## Data to process
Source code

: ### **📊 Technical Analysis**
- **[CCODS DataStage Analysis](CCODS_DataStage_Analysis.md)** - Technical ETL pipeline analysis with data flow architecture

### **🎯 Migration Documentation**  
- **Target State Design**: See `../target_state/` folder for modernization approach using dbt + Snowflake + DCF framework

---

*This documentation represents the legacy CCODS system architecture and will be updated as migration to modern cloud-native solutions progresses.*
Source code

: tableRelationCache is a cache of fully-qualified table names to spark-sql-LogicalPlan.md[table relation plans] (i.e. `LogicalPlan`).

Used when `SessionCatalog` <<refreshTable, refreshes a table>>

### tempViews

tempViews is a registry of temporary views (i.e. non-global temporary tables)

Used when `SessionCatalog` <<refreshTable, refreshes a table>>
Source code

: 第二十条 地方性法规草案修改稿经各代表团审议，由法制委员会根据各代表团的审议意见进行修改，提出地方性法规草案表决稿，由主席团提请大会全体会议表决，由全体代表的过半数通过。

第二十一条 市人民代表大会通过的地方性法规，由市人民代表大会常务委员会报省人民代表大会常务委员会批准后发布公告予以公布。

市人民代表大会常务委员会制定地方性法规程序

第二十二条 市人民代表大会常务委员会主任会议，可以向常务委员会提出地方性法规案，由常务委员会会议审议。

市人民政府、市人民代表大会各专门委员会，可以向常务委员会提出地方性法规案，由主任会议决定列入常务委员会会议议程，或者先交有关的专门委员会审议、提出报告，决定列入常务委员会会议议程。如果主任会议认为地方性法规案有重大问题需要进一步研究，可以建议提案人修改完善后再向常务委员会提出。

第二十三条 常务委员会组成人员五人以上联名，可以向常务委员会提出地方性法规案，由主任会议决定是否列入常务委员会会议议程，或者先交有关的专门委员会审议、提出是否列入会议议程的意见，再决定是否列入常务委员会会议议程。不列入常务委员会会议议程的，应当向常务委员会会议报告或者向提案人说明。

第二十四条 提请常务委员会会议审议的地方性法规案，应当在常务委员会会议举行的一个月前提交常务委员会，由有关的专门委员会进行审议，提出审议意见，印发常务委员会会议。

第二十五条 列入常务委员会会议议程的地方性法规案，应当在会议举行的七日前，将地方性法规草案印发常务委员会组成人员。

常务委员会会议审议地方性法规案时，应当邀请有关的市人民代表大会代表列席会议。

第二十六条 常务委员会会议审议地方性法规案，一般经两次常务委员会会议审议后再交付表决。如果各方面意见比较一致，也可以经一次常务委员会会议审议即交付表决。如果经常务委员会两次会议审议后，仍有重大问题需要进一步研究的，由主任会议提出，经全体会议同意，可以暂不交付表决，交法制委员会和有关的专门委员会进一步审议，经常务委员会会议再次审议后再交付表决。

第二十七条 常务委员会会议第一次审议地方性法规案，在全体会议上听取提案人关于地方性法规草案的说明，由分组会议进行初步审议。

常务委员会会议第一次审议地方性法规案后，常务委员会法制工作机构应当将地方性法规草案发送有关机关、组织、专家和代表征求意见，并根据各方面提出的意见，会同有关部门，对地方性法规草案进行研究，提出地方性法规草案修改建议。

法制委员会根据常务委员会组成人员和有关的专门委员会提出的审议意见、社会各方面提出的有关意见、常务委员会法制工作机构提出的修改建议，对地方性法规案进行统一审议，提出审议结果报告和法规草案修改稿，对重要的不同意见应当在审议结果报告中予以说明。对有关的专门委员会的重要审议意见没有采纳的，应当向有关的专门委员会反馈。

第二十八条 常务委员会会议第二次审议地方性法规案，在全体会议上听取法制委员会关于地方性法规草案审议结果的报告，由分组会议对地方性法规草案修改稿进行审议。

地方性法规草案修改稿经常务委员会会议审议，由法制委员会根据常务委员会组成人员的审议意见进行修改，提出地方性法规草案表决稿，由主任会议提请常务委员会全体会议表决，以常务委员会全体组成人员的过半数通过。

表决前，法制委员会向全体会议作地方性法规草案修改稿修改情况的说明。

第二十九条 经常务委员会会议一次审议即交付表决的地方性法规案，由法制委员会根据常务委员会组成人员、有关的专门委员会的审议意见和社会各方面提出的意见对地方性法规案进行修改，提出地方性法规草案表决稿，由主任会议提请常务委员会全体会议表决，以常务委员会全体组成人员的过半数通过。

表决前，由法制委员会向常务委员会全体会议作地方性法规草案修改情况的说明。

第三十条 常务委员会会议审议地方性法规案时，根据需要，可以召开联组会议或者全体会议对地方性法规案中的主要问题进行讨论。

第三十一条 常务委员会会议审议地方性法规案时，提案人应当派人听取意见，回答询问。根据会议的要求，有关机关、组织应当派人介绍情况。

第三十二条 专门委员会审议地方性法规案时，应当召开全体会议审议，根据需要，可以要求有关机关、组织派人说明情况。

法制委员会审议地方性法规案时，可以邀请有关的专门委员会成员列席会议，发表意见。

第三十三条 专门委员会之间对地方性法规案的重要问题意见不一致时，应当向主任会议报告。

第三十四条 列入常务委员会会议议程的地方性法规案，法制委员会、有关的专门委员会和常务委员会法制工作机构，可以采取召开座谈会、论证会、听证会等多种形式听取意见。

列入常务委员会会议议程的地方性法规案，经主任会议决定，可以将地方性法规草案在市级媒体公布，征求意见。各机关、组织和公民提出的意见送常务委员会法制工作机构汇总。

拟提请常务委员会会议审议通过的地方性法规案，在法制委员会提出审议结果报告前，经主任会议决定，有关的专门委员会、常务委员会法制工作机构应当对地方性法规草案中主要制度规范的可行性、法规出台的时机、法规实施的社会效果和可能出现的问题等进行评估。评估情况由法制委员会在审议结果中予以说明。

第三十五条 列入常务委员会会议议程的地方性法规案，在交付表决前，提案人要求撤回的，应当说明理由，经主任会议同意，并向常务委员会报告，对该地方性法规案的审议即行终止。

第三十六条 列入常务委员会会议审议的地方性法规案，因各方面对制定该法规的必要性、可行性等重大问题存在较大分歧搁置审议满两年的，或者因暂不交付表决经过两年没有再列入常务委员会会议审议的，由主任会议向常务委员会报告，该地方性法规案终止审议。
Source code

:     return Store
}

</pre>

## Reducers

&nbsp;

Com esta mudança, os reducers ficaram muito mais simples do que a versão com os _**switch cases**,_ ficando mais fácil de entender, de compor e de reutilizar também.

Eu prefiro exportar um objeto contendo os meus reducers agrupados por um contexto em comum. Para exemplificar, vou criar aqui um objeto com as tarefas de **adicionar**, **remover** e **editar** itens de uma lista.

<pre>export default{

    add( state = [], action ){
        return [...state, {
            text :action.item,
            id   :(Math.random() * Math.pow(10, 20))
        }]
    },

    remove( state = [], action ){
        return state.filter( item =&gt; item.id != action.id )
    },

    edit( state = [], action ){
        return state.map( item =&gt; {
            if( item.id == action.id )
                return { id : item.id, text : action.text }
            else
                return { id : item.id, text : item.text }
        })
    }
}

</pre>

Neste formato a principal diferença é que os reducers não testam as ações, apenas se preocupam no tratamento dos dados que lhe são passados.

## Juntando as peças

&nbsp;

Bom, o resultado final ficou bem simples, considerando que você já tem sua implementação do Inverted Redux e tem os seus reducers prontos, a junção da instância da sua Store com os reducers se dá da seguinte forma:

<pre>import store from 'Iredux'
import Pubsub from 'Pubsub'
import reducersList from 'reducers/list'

## Instructions to follow
Write out all the lines above exactly as they appear.

## Answer for this exercise
Source code

: ### **📊 Technical Analysis**
- **[CCODS DataStage Analysis](CCODS_DataStage_Analysis.md)** - Technical ETL pipeline analysis with data flow architecture

### **🎯 Migration Documentation**  
- **Target State Design**: See `../target_state/` folder for modernization approach using dbt + Snowflake + DCF framework

---

*This documentation represents the legacy CCODS system architecture and will be updated as migration to modern cloud-native solutions progresses.*
Source code

: tableRelationCache is a cache of fully-qualified table names to spark-sql-LogicalPlan.md[table relation plans] (i.e. `LogicalPlan`).

Used when `SessionCatalog` <<refreshTable, refreshes a table>>

### tempViews

tempViews is a registry of temporary views (i.e. non-global temporary tables)

Used when `SessionCatalog` <<refreshTable, refreshes a table>>
Source code

: 第二十条 地方性法规草案修改稿经各代表团审议，由法制委员会根据各代表团的审议意见进行修改，提出地方性法规草案表决稿，由主席团提请大会全体会议表决，由全体代表的过半数通过。

第二十一条 市人民代表大会通过的地方性法规，由市人民代表大会常务委员会报省人民代表大会常务委员会批准后发布公告予以公布。

市人民代表大会常务委员会制定地方性法规程序

第二十二条 市人民代表大会常务委员会主任会议，可以向常务委员会提出地方性法规案，由常务委员会会议审议。

市人民政府、市人民代表大会各专门委员会，可以向常务委员会提出地方性法规案，由主任会议决定列入常务委员会会议议程，或者先交有关的专门委员会审议、提出报告，决定列入常务委员会会议议程。如果主任会议认为地方性法规案有重大问题需要进一步研究，可以建议提案人修改完善后再向常务委员会提出。

第二十三条 常务委员会组成人员五人以上联名，可以向常务委员会提出地方性法规案，由主任会议决定是否列入常务委员会会议议程，或者先交有关的专门委员会审议、提出是否列入会议议程的意见，再决定是否列入常务委员会会议议程。不列入常务委员会会议议程的，应当向常务委员会会议报告或者向提案人说明。

第二十四条 提请常务委员会会议审议的地方性法规案，应当在常务委员会会议举行的一个月前提交常务委员会，由有关的专门委员会进行审议，提出审议意见，印发常务委员会会议。

第二十五条 列入常务委员会会议议程的地方性法规案，应当在会议举行的七日前，将地方性法规草案印发常务委员会组成人员。

常务委员会会议审议地方性法规案时，应当邀请有关的市人民代表大会代表列席会议。

第二十六条 常务委员会会议审议地方性法规案，一般经两次常务委员会会议审议后再交付表决。如果各方面意见比较一致，也可以经一次常务委员会会议审议即交付表决。如果经常务委员会两次会议审议后，仍有重大问题需要进一步研究的，由主任会议提出，经全体会议同意，可以暂不交付表决，交法制委员会和有关的专门委员会进一步审议，经常务委员会会议再次审议后再交付表决。

第二十七条 常务委员会会议第一次审议地方性法规案，在全体会议上听取提案人关于地方性法规草案的说明，由分组会议进行初步审议。

常务委员会会议第一次审议地方性法规案后，常务委员会法制工作机构应当将地方性法规草案发送有关机关、组织、专家和代表征求意见，并根据各方面提出的意见，会同有关部门，对地方性法规草案进行研究，提出地方性法规草案修改建议。

法制委员会根据常务委员会组成人员和有关的专门委员会提出的审议意见、社会各方面提出的有关意见、常务委员会法制工作机构提出的修改建议，对地方性法规案进行统一审议，提出审议结果报告和法规草案修改稿，对重要的不同意见应当在审议结果报告中予以说明。对有关的专门委员会的重要审议意见没有采纳的，应当向有关的专门委员会反馈。

第二十八条 常务委员会会议第二次审议地方性法规案，在全体会议上听取法制委员会关于地方性法规草案审议结果的报告，由分组会议对地方性法规草案修改稿进行审议。

地方性法规草案修改稿经常务委员会会议审议，由法制委员会根据常务委员会组成人员的审议意见进行修改，提出地方性法规草案表决稿，由主任会议提请常务委员会全体会议表决，以常务委员会全体组成人员的过半数通过。

表决前，法制委员会向全体会议作地方性法规草案修改稿修改情况的说明。

第二十九条 经常务委员会会议一次审议即交付表决的地方性法规案，由法制委员会根据常务委员会组成人员、有关的专门委员会的审议意见和社会各方面提出的意见对地方性法规案进行修改，提出地方性法规草案表决稿，由主任会议提请常务委员会全体会议表决，以常务委员会全体组成人员的过半数通过。

表决前，由法制委员会向常务委员会全体会议作地方性法规草案修改情况的说明。

第三十条 常务委员会会议审议地方性法规案时，根据需要，可以召开联组会议或者全体会议对地方性法规案中的主要问题进行讨论。

第三十一条 常务委员会会议审议地方性法规案时，提案人应当派人听取意见，回答询问。根据会议的要求，有关机关、组织应当派人介绍情况。

第三十二条 专门委员会审议地方性法规案时，应当召开全体会议审议，根据需要，可以要求有关机关、组织派人说明情况。

法制委员会审议地方性法规案时，可以邀请有关的专门委员会成员列席会议，发表意见。

第三十三条 专门委员会之间对地方性法规案的重要问题意见不一致时，应当向主任会议报告。

第三十四条 列入常务委员会会议议程的地方性法规案，法制委员会、有关的专门委员会和常务委员会法制工作机构，可以采取召开座谈会、论证会、听证会等多种形式听取意见。

列入常务委员会会议议程的地方性法规案，经主任会议决定，可以将地方性法规草案在市级媒体公布，征求意见。各机关、组织和公民提出的意见送常务委员会法制工作机构汇总。

拟提请常务委员会会议审议通过的地方性法规案，在法制委员会提出审议结果报告前，经主任会议决定，有关的专门委员会、常务委员会法制工作机构应当对地方性法规草案中主要制度规范的可行性、法规出台的时机、法规实施的社会效果和可能出现的问题等进行评估。评估情况由法制委员会在审议结果中予以说明。

第三十五条 列入常务委员会会议议程的地方性法规案，在交付表决前，提案人要求撤回的，应当说明理由，经主任会议同意，并向常务委员会报告，对该地方性法规案的审议即行终止。

第三十六条 列入常务委员会会议审议的地方性法规案，因各方面对制定该法规的必要性、可行性等重大问题存在较大分歧搁置审议满两年的，或者因暂不交付表决经过两年没有再列入常务委员会会议审议的，由主任会议向常务委员会报告，该地方性法规案终止审议。
Source code

:     return Store
}

</pre>

## Reducers

&nbsp;

Com esta mudança, os reducers ficaram muito mais simples do que a versão com os _**switch cases**,_ ficando mais fácil de entender, de compor e de reutilizar também.

Eu prefiro exportar um objeto contendo os meus reducers agrupados por um contexto em comum. Para exemplificar, vou criar aqui um objeto com as tarefas de **adicionar**, **remover** e **editar** itens de uma lista.

<pre>export default{

    add( state = [], action ){
        return [...state, {
            text :action.item,
            id   :(Math.random() * Math.pow(10, 20))
        }]
    },

    remove( state = [], action ){
        return state.filter( item =&gt; item.id != action.id )
    },

    edit( state = [], action ){
        return state.map( item =&gt; {
            if( item.id == action.id )
                return { id : item.id, text : action.text }
            else
                return { id : item.id, text : item.text }
        })
    }
}

</pre>

Neste formato a principal diferença é que os reducers não testam as ações, apenas se preocupam no tratamento dos dados que lhe são passados.

## Juntando as peças

&nbsp;

Bom, o resultado final ficou bem simples, considerando que você já tem sua implementação do Inverted Redux e tem os seus reducers prontos, a junção da instância da sua Store com os reducers se dá da seguinte forma:

<pre>import store from 'Iredux'
import Pubsub from 'Pubsub'
import reducersList from 'reducers/list'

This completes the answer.